Wanniski wanted to flip the classical world of economics, which had operated on simple demand creation for seven thousand years, on its back. So he invented a new term, a thought virus in 1974, with the term "supply-side economics," and said that the reason economies grow was because things were made available for sale, getting people to spend their money. No demand creation growth here. Instead, the more things there were, the better the economy would be.
Then, Arthur Laffer, remember the Laffer Curve, took the false meme a step further, by stating that not only was supply-side a right concept, but that as taxes went down, revenue to the U.S. treasury would increase. These concepts made no sense, and have been proven to be complete nonsense. Yet, this was the Republican strategy to climb back to popularity.
Then came the bad actor, Ronald Reagan. He became the first Republican politician to say that he could cut taxes on the rich and businesses, and with their surplus money and more supply, grow the economy. In the 1980 GOP primary George Bush was shocked, calling Reagan's policy "voodoo economics," stating that Wanniski's supply-side and Laffer's tax-cut proposals would steer the nation into a huge debt spiral, and the ultimate crash into another Republican-created Great Depression.
Wanniski however was just getting started on how to pitch the supply-side fraud. In 1976, he introduced to the extreme right-wing faction of Republicans the "Two Santa Claus" proposition, which would facilitate the Republican takeover of rule in America for future generations.
Republicans could be Santa Claus two times over he theorized by cutting Americans taxes. For laboring people, it would be a token tax cut, no more than a few hundred dollars a year, but the marketing spin would be intensely marketed. For the wealthy it would be billions of dollars in tax cuts, which would be money used to import more slave-labor commodities to market, increasing supply and stimulating the economy. That growth in the economy would imply that people paying taxes would pay more because they were earning more. Wanniski said that Democrats could never win again, because they would be forced to be anti-Santas, forced to raise taxes and cutting spending.

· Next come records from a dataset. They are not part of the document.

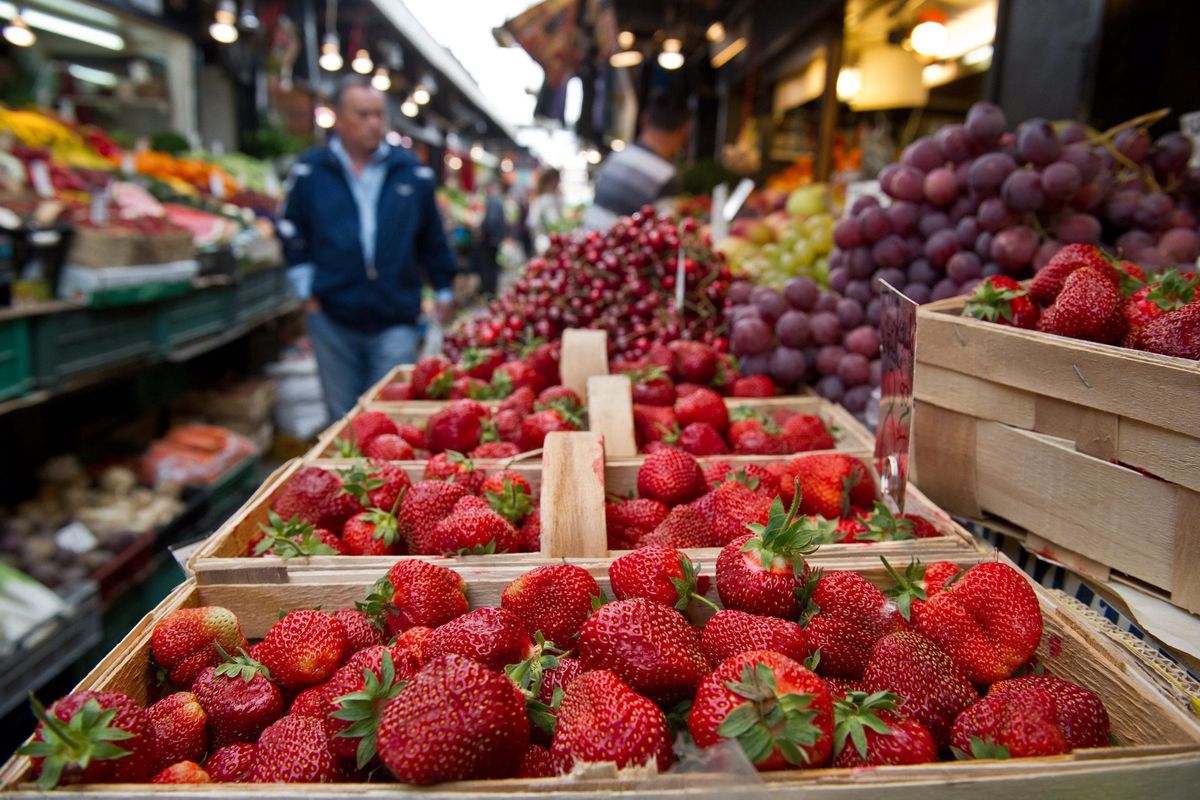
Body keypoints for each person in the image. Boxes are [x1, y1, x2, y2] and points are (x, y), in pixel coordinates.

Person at [280, 78, 456, 419]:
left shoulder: (411, 172)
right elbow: (291, 231)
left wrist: (444, 287)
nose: (373, 123)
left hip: (396, 315)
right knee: (343, 418)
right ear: (338, 116)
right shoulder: (311, 171)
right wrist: (307, 294)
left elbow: (432, 236)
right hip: (332, 315)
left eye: (379, 115)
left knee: (390, 415)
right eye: (363, 114)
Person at [583, 88, 691, 230]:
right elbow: (666, 231)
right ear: (685, 129)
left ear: (644, 119)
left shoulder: (618, 157)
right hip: (617, 243)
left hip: (589, 239)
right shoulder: (666, 176)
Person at [476, 179, 507, 298]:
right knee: (492, 265)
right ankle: (491, 290)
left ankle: (488, 290)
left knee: (488, 265)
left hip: (490, 240)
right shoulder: (498, 201)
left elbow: (491, 221)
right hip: (495, 239)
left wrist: (483, 232)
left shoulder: (493, 202)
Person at [527, 168, 563, 254]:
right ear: (553, 181)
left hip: (540, 242)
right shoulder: (547, 199)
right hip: (548, 244)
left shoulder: (538, 198)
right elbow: (554, 223)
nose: (559, 183)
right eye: (558, 180)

When supply-side economics was brought forth in the early 1980s, dramatically cutting taxes while exploding spending that was mostly military, all seemed lost as the budget deficit rapidly increased and the United States fell into deep recession. It was then that David Stockman formulated a nasty new theory, that they were "starving the beast" of government by building up such massive deficits that the Democrats would be helpless in the future to ever talk again about universal health care or increasing Social Security and unemployment compensation.